Bimo menunduk ke arah makanannya. "Itu hal yang berbeda."

"Itu sama, Bim," balas Mel. "Apa, dengan nongkrong di tempat itu, kamu dapat keselamatan dan keamanan? Mereka hanya memanfaatkan kamu. Mereka seolah-olah memberikan kamu kenyamanan dan sebagainya, supaya kamu mau berkorban dan membela mereka."

"Jaga bicara kamu," geram Bimo, sambil menunjuk ke arah Mel. Untung dia tidak membentak, di sini tempat umum, mereka akan jadi tontonan publik. Apa lagi mereka seorang selebgram, cukup dikenal masyarakat.

"Tapi aku benar, kan?" tanya Mel. "Berapa kali kamu berkelahi semenjak nongkrong di sana?

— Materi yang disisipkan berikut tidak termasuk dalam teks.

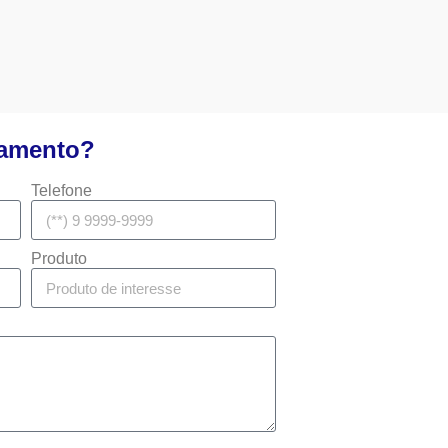
çamento?
Telefone
Produto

Seberapa sering wajah dan bagian tubuh kamu sakit atau luka-luka akibat dari tawuran? Apa itu enggak cukup membuktikan, kalau tempat tongkrongan kamu itu memberikan dampak yang buruk? Apa kamu enggak sayang diri kamu sendiri?"

"Kamu bilang kamu akan menerima segala kekurangan dan kelihatan aku, kenapa sekarang kamu begini?" tanya Bimo. "Mempertanyakan semuanya?"

"Aku cuman ingin kamu memikirkan lagi keputusan kamu." Suara Mel sedikit bergetar.

Bimo tersenyum miring, tanda mengejek. "Oh, kamu mau memakai senjata perempuan, ya?" tanya Bimo. "Kamu mau menangis, dan berkata, kamu pilih aku atau teman-teman satu tongkrongan kamu? Begitu? Iya? Atau... kamu mau berkata, kalau kamu memilih teman-teman di tongkrongan kamu, artinya kamu harus bersikap kehilangan aku. Begitu?"